While these initiatives on clinical determinants hummed with measurable
outcomes on specific diseases, the nexus of poverty and ill health was
exacerbated. On the back of a growing trend in urban slum development,
decline in state services, market failures in privatised economies,
growing food insecurity and massive deprivation of rights to health
care, inequalities in health have deepened to a significantly greater
level over the past 30 years.
Hence while a lot has been done to deal with disease in individuals,
the unique opportunity provided by the Alma-Ata Declaration to also
address the determinants of health have largely been lost. Thirty years
later we see the costs of this omission in levels of poverty which
belie the levels of knowledge and technological advance achieved
globally.
As we approach another anniversary for PHC expectations are high.
People expect that their physical and mental health will be promoted in
a safe social, economic and political environment. They expect to have
quality health systems that provide preventive services, and which
diagnose, treat and manage disease injury and reduce the severity and
repeated occurrence of disease. They do not expect to see wide social
and economic disparities in these basic entitlements. In Africa, the
region furthest from delivery on these expectations, the Ouagadougou
declaration on Primary Health Care issued on April 30 2008 called for a
renewal of the Principles of Primary Health Care and its implementation
in developing countries and by the international community.
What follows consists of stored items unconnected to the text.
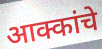
आक्कांचे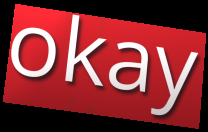
okayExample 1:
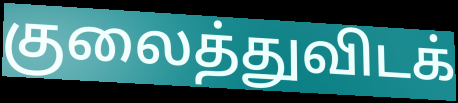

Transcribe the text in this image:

குலைத்துவிடக்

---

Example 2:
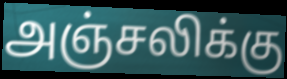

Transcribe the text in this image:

அஞ்சலிக்கு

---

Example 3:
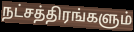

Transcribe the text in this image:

நட்சத்திரங்களும்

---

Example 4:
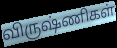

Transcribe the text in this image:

விருஷ்ணிகள்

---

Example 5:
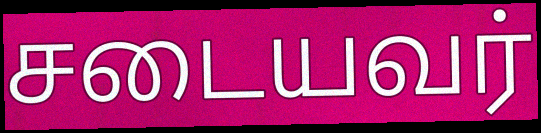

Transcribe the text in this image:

சடையவர்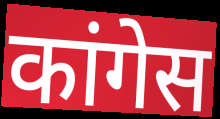
कांगेस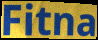
Fitna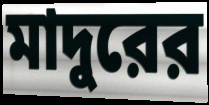
মাদুরের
Such declarations are encouraging, yet their implementation calls for
resolution of longstanding debates of the past 30 years. These debates
are not academic. In choices made over policy measures, relative
allocation of institutional, social and financial resources and
complementary systems for dealing with the social determinants of
health (mostly dealt with by actions outside the health sector), they
present social and economic inequalities that arise due to the burden
of disease (mostly dealt with within the health sector). There are no
clear answers for how a conceptual framework of Primary Health Care in
2008 will address this.
And while there is a massive coalition of global initiatives dealing
with diseases, there is no clear coalition of global institutions
supporting or funding the determinants of health, the second factor in
the PHC equation. At a global level, the Bretton Woods institutions and
OECD initiatives for debt relief and poverty reduction have in some
African countries led to short-lived increases in spending on health
and education, with no global initiatives so far adequately addressing
the determinants of health.
This leaves PHC as an orphan with no global guardian. The WHO’s attempt
to foster PHC is inadequate given the pluralistic global environment.
The state of poverty and the winds of change in international health
resource priorities will make rational choices among the various
dimensions impossible and predispose countries to the dictate of new
interventions and their implementation. While debates over the
conceptual understanding of PHC will not end in 2008, this year could
at least mark the turning point for a new institutional response, one
that builds a global alliance to generate the momentum and support for
countries to implement PHC and that provide policy learning based on
practice from the bottom up, reminiscent of another basis for the
Alma-Ata declaration.
A WHO or UN resolution creating such a global alliance would be a
befitting PHC birthday gift for the millions of people seeking more
than another conference. It will squarely put implementation right at
the doorstep of a recognisable entity that can mobilise the needed
funds and offer effective support to individual countries.